Saturday, March 12, 2011

Not All Here

For years, we've gone to church with a woman who is often referred to, in less-than-politically-correct terms, as 'the crazy lady.'  She's not all there.

Her name is Yemima.  She's probably around fifty, dresses in rumpled 1970's era dresses with lots of not-always-clean lace and frills.  She wears lots of lipstick, some of which actually ends up on her lips.  Last week the dress was an unwashed dirty-white and the lipstick was metallic gold.
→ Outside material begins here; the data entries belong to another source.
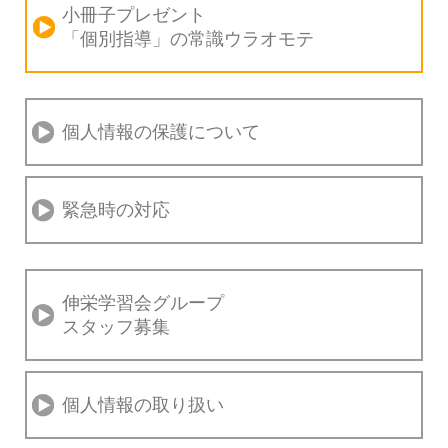
小冊子プレゼント
「個別指導」の
常識ウラオモテ
個人情報の保護について
緊急時の対応
伸栄学習会グループ
スタッフ募集
個人情報の取り扱い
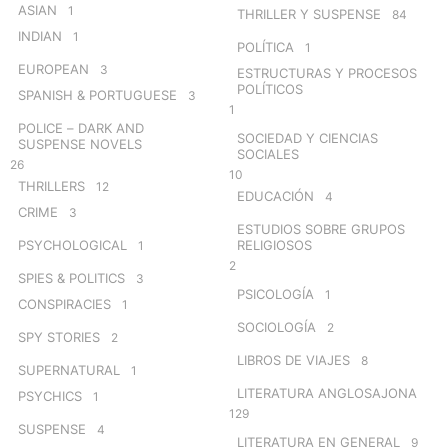
ASIAN
1
THRILLER Y SUSPENSE
84
INDIAN
1
POLÍTICA
1
EUROPEAN
3
ESTRUCTURAS Y PROCESOS
POLÍTICOS
SPANISH & PORTUGUESE
3
1
POLICE – DARK AND
SOCIEDAD Y CIENCIAS
SUSPENSE NOVELS
SOCIALES
26
10
THRILLERS
12
EDUCACIÓN
4
CRIME
3
ESTUDIOS SOBRE GRUPOS
PSYCHOLOGICAL
RELIGIOSOS
1
2
SPIES & POLITICS
3
PSICOLOGÍA
1
CONSPIRACIES
1
SOCIOLOGÍA
2
SPY STORIES
2
LIBROS DE VIAJES
8
SUPERNATURAL
1
LITERATURA ANGLOSAJONA
PSYCHICS
1
129
SUSPENSE
4
LITERATURA EN GENERAL
9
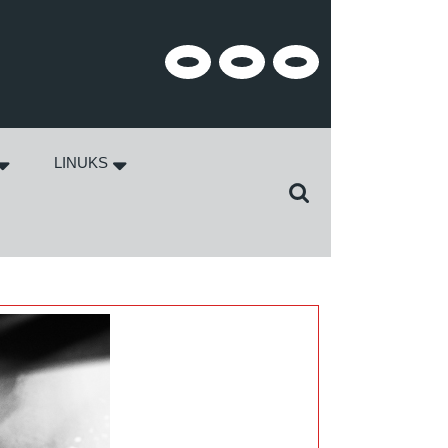
Facebook
Twitter
Instagram
LINUKS
Search
for:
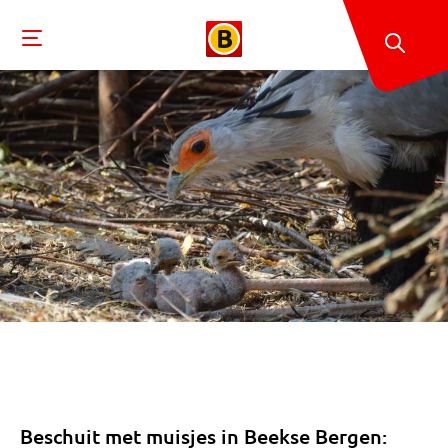
Beschuit met muisjes in Beekse Bergen:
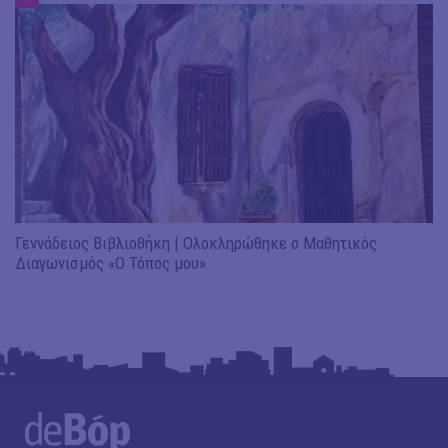
Γεννάδειος Βιβλιοθήκη | Ολοκληρώθηκε ο Μαθητικός
Διαγωνισμός «Ο Τόπος μου»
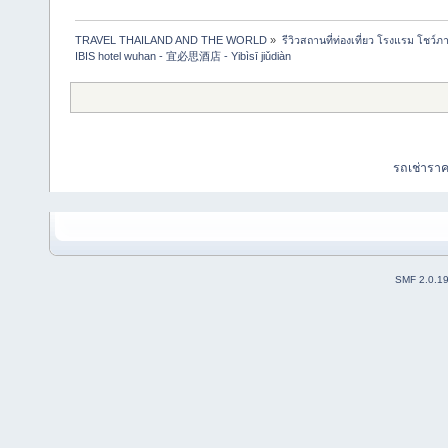
TRAVEL THAILAND AND THE WORLD
»
รีวิวสถานที่ท่องเที่ยว โรงแรม โชว์ภ
IBIS hotel wuhan - 宜必思酒店 - Yibìsī jiǔdiàn  
รถเช่ารา
SMF 2.0.1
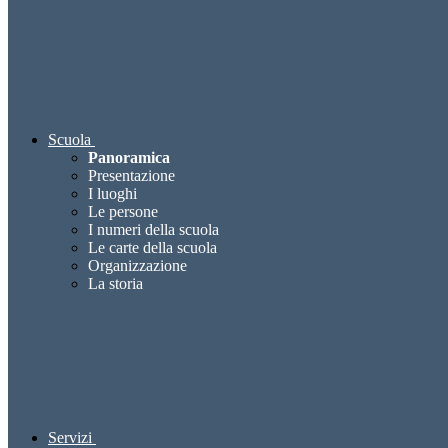
Scuola
Panoramica
Presentazione
I luoghi
Le persone
I numeri della scuola
Le carte della scuola
Organizzazione
La storia
Servizi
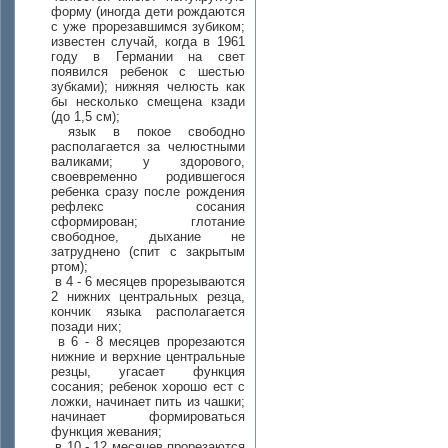
форму (иногда дети рождаются
с уже прорезавшимся зубиком;
известен случай, когда в 1961
году в Германии на свет
появился ребенок с шестью
зубками); нижняя челюсть как
бы несколько смещена кзади
(до 1,5 см);
язык в покое свободно
располагается за челюстными
валиками; у здорового,
своевременно родившегося
ребенка сразу после рождения
рефлекс сосания
сформирован; глотание
свободное, дыхание не
затруднено (спит с закрытым
ртом);
в 4 - 6 месяцев прорезываются
2 нижних центральных резца,
кончик языка располагается
позади них;
в 6 - 8 месяцев прорезаются
нижние и верхние центральные
резцы, угасает функция
сосания; ребенок хорошо ест с
ложки, начинает пить из чашки;
начинает формироваться
функция жевания;
в 10 - 12 месяцев прорезаются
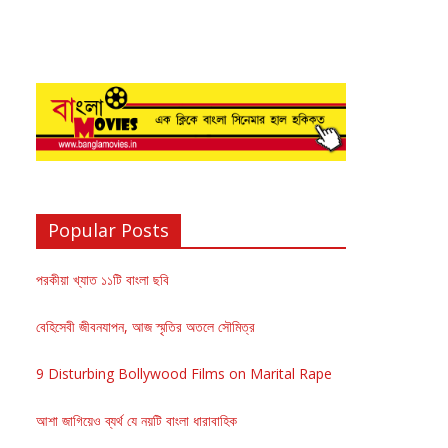
Popular Posts
পরকীয়া খ্যাত ১১টি বাংলা ছবি
বেহিসেবী জীবনযাপন, আজ স্মৃতির অতলে সৌমিত্র
9 Disturbing Bollywood Films on Marital Rape
আশা জাগিয়েও ব্যর্থ যে নয়টি বাংলা ধারাবাহিক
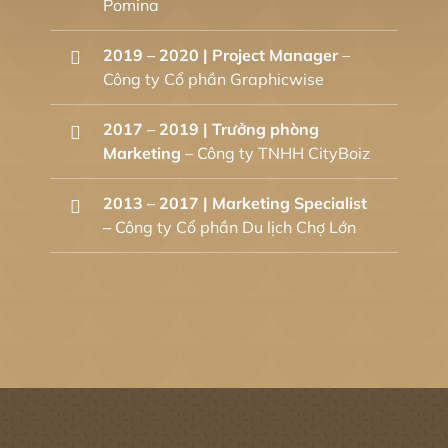
Pomina
2019 – 2020 |
Project Manager
–
Công ty Cổ phần Graphicwise
2017 – 2019 | Trưởng phòng
Marketing
– Công ty TNHH CityBoiz
2013 – 2017 |
Marketing Specialist
–
Công ty Cổ phần Du lịch Chợ Lớn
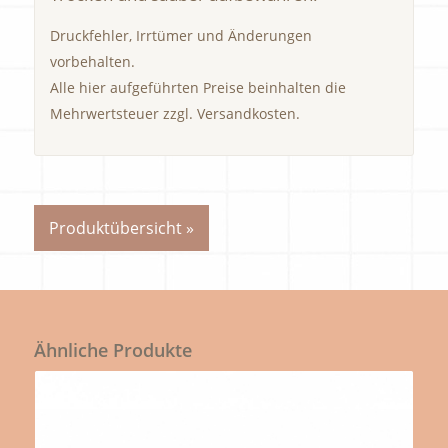
Druckfehler, Irrtümer und Änderungen
vorbehalten.
Alle hier aufgeführten Preise beinhalten die
Mehrwertsteuer zzgl. Versandkosten.
Produktübersicht »
Ähnliche Produkte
Our church services always have a time when anyone can share a story about how God is working in their lives or simply sing a song.  Frequently, different groups in the church will have practiced a number and come up front and share it with the rest of us.  Yemima always joins these groups, even though she isn't a member of the group nor has she practiced with them.  When the youth go up front, she's right there with them.  Men's groups?  You bet.  She adds her soprano to the basses and tenors.  Sometimes she goes up by herself, grabs the mike, and sings a shrill, wavering acapella hymn.

She's not all there.

So where is she?

Nearest I can tell, a fair portion of her mind is someplace else.  And this has me thinking about how many times we're exhorted by the scriptures to have our minds someplace else.  My mind tends to stay firmly rooted in the hear and now, on the physical realities that surround me and fill my vision.  The Apostle Paul set out God's agenda for our minds when he wrote:

So we fix our eyes not on what is seen
but on what is unseen.
For what is seen is temporary
but what is unseen is eternal.

In a manner of speaking, we're urged to be not all here.  We're to fix our vision and our minds on something that is unseen.  And it occurs to me that this is how one enters the unseen realm that Jesus called the kingdom of heaven.  He told us it was near--as in all around us near--but if we're all here, we can't see it.  And it's only when we are there, in the kingdom of heaven, and not all here in the kingdom of this world, that many of the incredible teachings of Jesus begin to make sense. 

I've got a pretty strong feeling that Yemima sees the kingdom of heaven.  I think that's why she always wants to sing about Jesus.  She's not all here...a bunch of her is there.  I hope to grow to be like her one day.